#### DATA TO EXAMINE ####

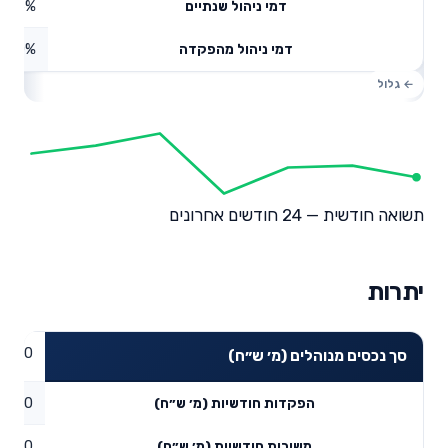
0.56%
דמי ניהול שנתיים
0%
דמי ניהול מהפקדה
תשואה חודשית — 24 חודשים אחרונים
יתרות
0
סך נכסים מנוהלים (מ׳ ש״ח)
0
הפקדות חודשיות (מ׳ ש״ח)
0
משיכות חודשיות (מ׳ ש״ח)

####

*TASK PROMPT*:
Transcribe all data precisely. Pictures are not copied.

*RESPONSE AREA*:
0.56%
דמי ניהול שנתיים
0%
דמי ניהול מהפקדה
תשואה חודשית — 24 חודשים אחרונים
יתרות
0
סך נכסים מנוהלים (מ׳ ש״ח)
0
הפקדות חודשיות (מ׳ ש״ח)
0
משיכות חודשיות (מ׳ ש״ח)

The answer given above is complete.